* [The problem]: In the data below, one line contains "X330974Y238433D02*" and a later one contains "X313808Y214518*". Print both, with every line between them, exactly and alone.

[Electronic design automation data]
※ ※ ※
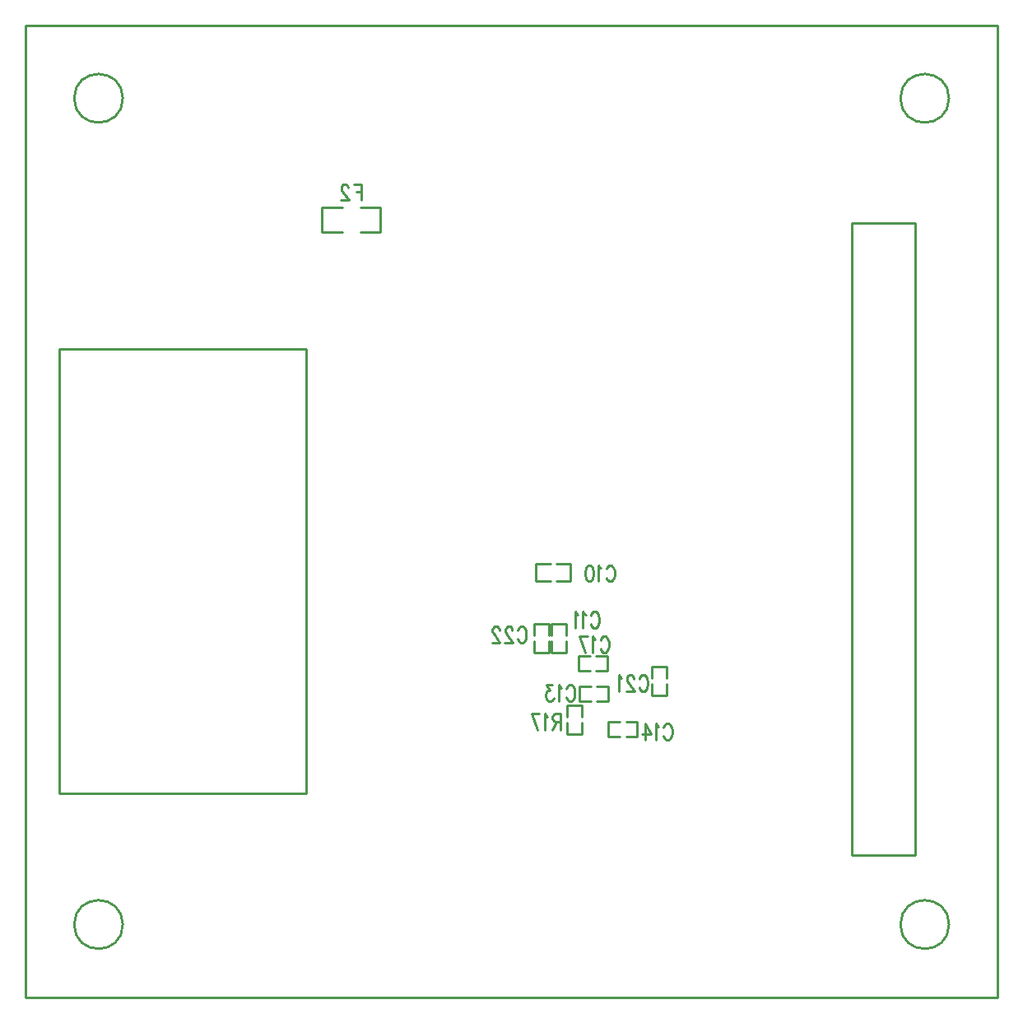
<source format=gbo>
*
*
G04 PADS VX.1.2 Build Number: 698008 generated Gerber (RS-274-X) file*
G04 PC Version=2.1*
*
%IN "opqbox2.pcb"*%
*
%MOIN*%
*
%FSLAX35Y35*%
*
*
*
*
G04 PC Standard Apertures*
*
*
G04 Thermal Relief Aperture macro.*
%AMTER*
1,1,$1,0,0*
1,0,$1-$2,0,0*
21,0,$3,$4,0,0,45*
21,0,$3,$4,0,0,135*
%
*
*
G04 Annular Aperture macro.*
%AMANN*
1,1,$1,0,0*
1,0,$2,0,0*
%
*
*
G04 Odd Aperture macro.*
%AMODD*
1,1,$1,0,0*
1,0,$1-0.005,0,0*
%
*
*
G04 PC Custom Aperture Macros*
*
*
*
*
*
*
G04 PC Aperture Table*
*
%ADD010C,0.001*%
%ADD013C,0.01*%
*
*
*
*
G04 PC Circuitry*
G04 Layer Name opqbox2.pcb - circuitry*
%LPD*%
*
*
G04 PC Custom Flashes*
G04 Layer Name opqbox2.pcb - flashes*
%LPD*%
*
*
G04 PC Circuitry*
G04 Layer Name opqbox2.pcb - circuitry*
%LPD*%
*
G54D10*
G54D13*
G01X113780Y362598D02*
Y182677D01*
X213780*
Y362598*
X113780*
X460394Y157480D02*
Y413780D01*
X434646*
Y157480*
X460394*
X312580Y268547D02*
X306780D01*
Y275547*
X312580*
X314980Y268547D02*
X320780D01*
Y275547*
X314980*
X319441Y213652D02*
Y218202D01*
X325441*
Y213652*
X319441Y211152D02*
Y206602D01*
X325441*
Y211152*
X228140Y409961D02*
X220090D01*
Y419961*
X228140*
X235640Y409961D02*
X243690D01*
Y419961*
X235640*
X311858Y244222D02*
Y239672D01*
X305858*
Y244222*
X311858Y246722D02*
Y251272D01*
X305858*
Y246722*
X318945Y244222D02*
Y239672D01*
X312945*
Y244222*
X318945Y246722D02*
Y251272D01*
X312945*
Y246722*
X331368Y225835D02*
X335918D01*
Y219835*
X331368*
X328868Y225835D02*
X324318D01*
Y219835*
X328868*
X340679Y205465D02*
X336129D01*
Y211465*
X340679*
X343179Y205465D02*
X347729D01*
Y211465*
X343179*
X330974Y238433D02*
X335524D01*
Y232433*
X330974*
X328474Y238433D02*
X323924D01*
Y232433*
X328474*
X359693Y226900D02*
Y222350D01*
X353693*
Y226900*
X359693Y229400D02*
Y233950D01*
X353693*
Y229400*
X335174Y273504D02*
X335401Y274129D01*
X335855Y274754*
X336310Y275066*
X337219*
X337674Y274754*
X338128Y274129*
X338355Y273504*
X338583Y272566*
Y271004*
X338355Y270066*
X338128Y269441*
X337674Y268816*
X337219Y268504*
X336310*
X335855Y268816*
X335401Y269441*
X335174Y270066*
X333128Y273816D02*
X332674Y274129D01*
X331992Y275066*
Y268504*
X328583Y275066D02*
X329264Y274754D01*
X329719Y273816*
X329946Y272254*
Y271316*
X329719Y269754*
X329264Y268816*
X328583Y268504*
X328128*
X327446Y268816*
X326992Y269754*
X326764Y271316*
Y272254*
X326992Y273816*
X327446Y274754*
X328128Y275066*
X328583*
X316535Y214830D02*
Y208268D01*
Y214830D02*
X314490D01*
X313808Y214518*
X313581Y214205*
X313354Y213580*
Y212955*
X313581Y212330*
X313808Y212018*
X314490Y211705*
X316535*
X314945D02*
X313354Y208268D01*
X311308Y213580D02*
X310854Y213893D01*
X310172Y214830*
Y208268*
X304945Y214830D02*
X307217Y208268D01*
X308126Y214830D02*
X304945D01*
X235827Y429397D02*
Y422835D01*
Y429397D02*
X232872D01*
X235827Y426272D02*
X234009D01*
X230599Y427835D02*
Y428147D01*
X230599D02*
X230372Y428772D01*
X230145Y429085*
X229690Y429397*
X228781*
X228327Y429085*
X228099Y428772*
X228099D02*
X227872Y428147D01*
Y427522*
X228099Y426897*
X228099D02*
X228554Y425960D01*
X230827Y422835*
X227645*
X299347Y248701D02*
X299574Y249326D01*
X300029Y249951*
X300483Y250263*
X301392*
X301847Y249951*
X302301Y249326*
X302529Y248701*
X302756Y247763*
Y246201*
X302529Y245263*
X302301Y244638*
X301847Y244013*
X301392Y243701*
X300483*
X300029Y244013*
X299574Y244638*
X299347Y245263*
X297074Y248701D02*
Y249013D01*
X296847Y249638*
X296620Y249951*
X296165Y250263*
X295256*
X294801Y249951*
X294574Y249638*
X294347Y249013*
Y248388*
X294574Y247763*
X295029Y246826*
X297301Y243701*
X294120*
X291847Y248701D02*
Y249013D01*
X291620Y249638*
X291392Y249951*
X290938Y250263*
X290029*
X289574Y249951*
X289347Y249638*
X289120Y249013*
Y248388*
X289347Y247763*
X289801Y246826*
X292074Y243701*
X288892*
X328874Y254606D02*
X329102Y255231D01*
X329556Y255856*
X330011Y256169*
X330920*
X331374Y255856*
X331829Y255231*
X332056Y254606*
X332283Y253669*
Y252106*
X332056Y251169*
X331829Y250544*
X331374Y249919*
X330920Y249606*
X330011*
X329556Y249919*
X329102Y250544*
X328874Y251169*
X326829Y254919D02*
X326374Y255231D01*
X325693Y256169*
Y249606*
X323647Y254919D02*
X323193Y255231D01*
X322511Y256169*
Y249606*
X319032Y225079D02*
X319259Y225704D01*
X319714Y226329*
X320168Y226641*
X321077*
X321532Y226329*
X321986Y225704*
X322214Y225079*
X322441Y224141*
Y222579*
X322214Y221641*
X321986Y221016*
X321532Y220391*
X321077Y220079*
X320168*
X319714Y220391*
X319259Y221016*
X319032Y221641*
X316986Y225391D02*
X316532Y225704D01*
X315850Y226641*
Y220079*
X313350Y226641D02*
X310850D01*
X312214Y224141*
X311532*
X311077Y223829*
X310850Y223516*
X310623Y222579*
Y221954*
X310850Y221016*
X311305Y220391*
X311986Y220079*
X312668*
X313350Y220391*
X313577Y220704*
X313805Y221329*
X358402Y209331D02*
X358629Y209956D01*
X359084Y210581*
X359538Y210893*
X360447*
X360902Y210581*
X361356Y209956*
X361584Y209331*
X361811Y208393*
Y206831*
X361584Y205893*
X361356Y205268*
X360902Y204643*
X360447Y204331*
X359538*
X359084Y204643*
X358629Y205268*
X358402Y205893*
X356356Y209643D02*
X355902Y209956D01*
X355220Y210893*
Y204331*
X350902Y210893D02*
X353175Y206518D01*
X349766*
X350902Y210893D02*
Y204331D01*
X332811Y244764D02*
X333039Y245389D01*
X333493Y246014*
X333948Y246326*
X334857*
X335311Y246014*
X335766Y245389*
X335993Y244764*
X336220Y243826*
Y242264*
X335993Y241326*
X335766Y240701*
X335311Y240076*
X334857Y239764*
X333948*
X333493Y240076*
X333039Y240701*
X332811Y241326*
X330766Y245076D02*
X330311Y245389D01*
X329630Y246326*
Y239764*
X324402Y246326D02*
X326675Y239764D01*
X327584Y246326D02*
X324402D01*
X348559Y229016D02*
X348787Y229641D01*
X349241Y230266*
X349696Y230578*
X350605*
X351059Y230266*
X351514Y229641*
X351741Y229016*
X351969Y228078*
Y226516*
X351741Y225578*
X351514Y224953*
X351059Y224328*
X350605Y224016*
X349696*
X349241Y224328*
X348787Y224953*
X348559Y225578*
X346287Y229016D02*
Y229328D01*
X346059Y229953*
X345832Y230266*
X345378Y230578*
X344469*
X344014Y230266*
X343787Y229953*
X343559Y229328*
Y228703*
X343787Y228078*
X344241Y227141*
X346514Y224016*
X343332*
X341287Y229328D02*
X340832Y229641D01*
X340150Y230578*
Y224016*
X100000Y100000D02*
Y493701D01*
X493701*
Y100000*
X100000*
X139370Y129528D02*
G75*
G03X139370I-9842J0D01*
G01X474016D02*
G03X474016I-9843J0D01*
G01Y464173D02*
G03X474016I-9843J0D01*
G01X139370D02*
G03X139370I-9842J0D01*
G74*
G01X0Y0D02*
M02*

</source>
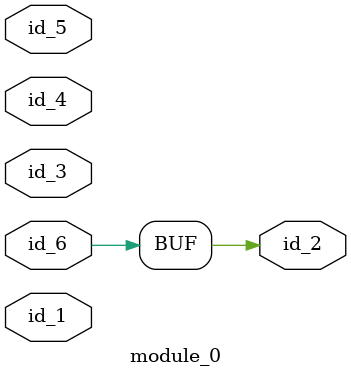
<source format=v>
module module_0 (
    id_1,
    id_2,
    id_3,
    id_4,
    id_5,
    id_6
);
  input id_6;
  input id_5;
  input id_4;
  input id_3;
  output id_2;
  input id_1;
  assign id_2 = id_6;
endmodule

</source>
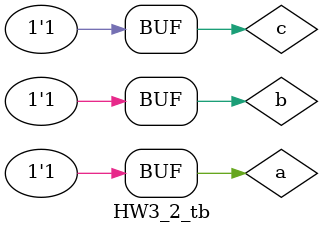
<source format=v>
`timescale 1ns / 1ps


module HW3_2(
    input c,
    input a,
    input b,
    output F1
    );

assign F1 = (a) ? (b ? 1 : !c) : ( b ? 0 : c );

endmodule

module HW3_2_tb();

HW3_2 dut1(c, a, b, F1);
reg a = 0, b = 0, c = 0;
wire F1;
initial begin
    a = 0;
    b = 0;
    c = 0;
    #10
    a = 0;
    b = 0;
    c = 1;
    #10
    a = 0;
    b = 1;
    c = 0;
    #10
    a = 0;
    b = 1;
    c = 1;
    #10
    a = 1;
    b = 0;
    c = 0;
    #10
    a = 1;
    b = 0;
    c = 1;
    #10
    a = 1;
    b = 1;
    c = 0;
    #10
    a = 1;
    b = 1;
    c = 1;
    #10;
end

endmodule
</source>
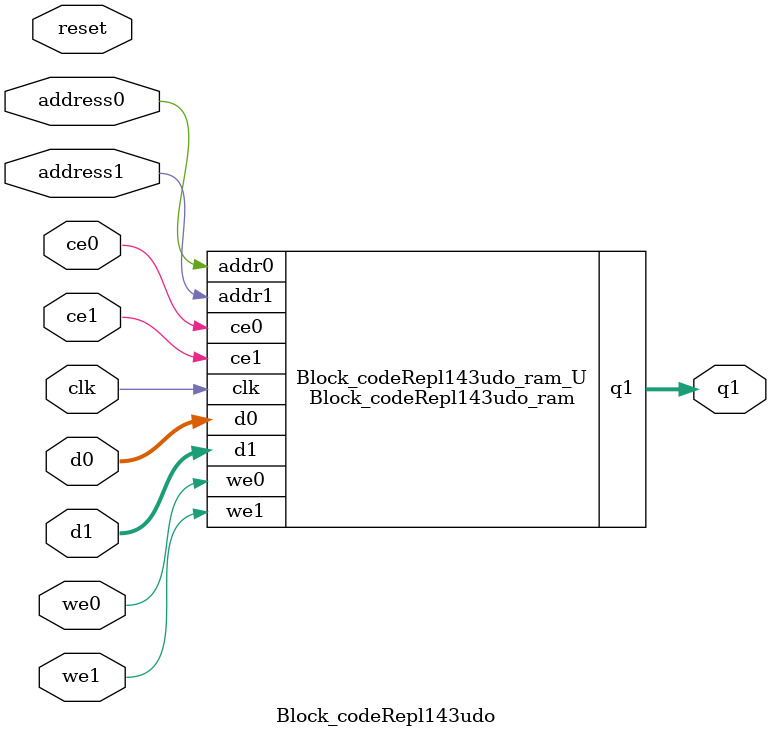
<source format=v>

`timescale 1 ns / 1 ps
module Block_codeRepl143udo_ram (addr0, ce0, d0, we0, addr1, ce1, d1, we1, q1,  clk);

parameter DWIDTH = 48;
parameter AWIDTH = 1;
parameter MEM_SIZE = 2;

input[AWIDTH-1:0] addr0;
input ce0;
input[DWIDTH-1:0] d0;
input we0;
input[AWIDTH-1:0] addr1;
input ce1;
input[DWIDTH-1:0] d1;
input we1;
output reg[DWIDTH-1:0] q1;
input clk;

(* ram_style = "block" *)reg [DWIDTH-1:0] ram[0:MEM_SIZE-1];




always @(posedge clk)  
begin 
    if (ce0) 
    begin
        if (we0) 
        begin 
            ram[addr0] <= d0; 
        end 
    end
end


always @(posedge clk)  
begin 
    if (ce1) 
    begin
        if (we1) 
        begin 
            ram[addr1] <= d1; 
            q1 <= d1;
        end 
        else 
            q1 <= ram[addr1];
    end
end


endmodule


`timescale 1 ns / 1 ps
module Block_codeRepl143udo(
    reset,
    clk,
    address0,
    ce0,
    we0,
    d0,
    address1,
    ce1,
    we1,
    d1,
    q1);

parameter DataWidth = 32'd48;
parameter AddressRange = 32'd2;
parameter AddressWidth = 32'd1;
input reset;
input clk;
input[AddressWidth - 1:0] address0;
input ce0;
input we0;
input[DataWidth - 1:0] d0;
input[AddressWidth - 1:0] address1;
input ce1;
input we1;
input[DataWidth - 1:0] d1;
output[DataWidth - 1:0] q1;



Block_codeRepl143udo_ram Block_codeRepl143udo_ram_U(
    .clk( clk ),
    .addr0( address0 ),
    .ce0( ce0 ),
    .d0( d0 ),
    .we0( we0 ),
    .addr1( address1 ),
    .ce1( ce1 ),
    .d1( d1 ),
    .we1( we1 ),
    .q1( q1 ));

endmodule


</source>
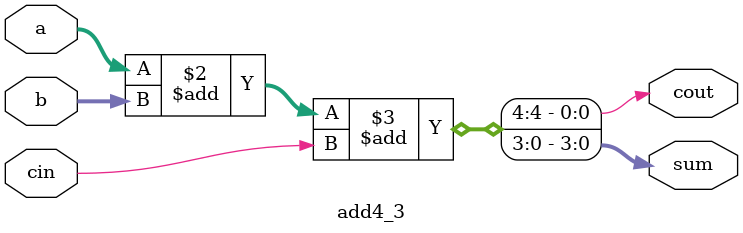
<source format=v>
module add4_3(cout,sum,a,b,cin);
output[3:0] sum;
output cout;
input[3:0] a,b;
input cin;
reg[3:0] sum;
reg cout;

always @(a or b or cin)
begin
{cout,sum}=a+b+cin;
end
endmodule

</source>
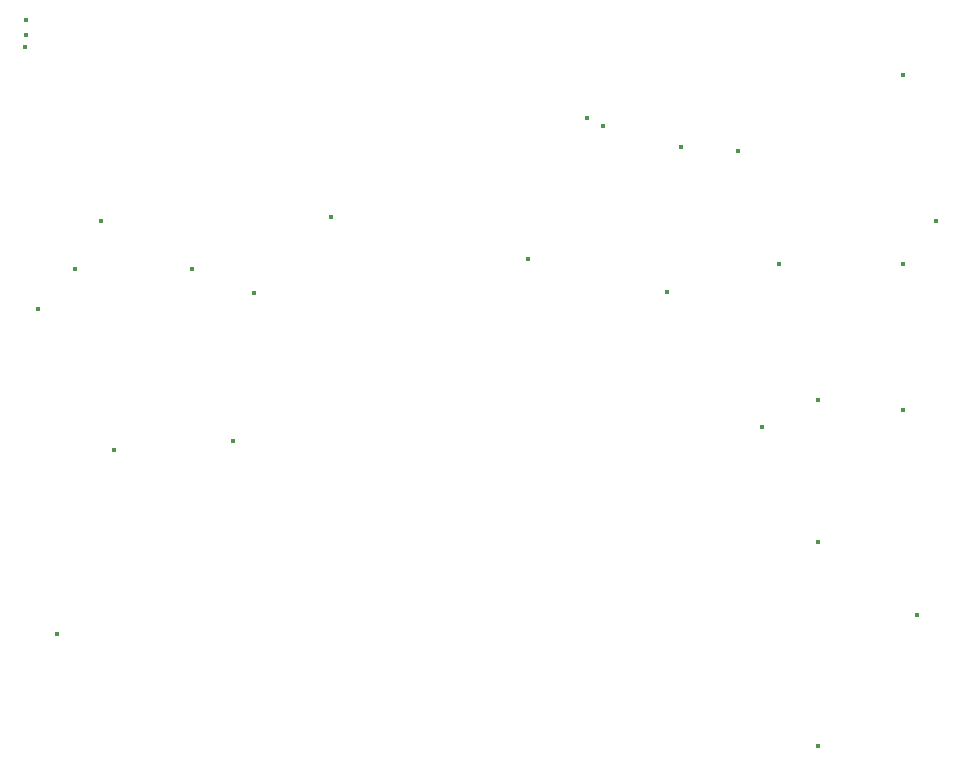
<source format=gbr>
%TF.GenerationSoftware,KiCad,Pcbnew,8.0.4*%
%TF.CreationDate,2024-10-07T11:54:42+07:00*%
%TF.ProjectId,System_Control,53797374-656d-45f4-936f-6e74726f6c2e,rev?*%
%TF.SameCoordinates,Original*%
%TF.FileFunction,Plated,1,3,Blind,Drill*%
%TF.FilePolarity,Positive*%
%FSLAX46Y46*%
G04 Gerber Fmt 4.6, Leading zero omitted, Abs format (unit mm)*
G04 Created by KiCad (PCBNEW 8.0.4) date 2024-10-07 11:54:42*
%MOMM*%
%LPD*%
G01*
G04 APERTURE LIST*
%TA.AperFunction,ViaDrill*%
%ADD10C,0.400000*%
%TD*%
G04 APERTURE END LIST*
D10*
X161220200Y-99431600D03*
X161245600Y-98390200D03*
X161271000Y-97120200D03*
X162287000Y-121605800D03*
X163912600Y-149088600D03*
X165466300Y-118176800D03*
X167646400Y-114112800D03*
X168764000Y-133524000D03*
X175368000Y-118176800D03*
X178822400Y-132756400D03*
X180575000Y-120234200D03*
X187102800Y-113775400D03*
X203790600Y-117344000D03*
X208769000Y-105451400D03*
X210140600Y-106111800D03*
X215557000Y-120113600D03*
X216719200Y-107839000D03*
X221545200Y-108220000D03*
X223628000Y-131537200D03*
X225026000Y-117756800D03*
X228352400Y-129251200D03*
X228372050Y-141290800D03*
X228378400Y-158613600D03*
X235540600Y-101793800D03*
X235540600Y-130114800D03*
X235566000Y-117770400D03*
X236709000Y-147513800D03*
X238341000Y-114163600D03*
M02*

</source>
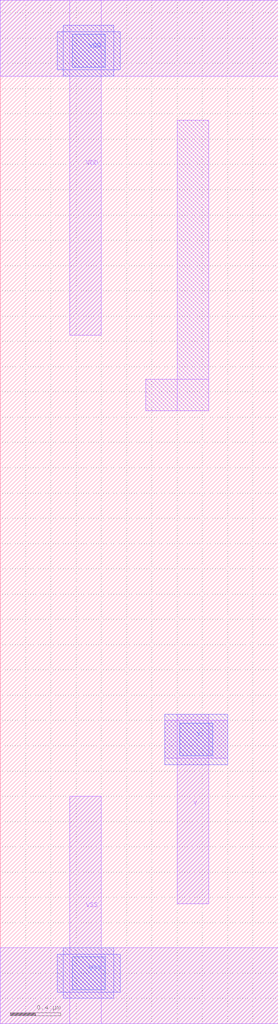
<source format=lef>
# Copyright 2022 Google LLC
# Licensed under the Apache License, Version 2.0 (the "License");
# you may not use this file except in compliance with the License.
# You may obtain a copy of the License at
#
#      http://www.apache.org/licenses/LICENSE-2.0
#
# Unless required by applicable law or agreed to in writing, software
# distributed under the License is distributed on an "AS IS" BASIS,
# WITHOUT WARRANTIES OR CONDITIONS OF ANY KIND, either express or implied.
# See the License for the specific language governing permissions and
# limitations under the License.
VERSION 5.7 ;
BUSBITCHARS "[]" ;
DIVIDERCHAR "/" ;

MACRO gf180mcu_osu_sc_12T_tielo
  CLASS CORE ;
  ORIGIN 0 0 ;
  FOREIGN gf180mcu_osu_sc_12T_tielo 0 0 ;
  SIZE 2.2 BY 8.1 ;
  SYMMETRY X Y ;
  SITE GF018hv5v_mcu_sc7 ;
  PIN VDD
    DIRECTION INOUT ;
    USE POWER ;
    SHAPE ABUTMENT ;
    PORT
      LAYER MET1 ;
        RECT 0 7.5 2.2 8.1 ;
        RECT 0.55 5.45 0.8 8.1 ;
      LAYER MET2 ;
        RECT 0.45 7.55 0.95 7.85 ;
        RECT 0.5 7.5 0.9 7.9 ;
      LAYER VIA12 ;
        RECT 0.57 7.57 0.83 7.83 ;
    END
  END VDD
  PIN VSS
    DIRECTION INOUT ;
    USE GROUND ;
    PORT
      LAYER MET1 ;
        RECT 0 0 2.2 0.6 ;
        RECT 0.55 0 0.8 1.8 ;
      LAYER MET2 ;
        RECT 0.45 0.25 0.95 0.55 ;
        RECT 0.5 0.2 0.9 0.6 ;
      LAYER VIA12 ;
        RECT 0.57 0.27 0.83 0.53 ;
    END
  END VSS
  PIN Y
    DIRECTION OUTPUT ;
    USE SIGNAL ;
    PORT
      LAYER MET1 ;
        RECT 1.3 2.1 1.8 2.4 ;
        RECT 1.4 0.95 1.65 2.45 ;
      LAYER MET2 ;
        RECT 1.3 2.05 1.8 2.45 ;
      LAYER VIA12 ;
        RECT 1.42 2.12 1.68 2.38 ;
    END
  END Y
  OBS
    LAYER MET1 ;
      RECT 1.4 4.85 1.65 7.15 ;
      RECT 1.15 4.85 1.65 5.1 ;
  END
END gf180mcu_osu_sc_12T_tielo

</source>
※ ※ ※
* [Your response]:
X330974Y238433D02*
X335524D01*
Y232433*
X330974*
X328474Y238433D02*
X323924D01*
Y232433*
X328474*
X359693Y226900D02*
Y222350D01*
X353693*
Y226900*
X359693Y229400D02*
Y233950D01*
X353693*
Y229400*
X335174Y273504D02*
X335401Y274129D01*
X335855Y274754*
X336310Y275066*
X337219*
X337674Y274754*
X338128Y274129*
X338355Y273504*
X338583Y272566*
Y271004*
X338355Y270066*
X338128Y269441*
X337674Y268816*
X337219Y268504*
X336310*
X335855Y268816*
X335401Y269441*
X335174Y270066*
X333128Y273816D02*
X332674Y274129D01*
X331992Y275066*
Y268504*
X328583Y275066D02*
X329264Y274754D01*
X329719Y273816*
X329946Y272254*
Y271316*
X329719Y269754*
X329264Y268816*
X328583Y268504*
X328128*
X327446Y268816*
X326992Y269754*
X326764Y271316*
Y272254*
X326992Y273816*
X327446Y274754*
X328128Y275066*
X328583*
X316535Y214830D02*
Y208268D01*
Y214830D02*
X314490D01*
X313808Y214518*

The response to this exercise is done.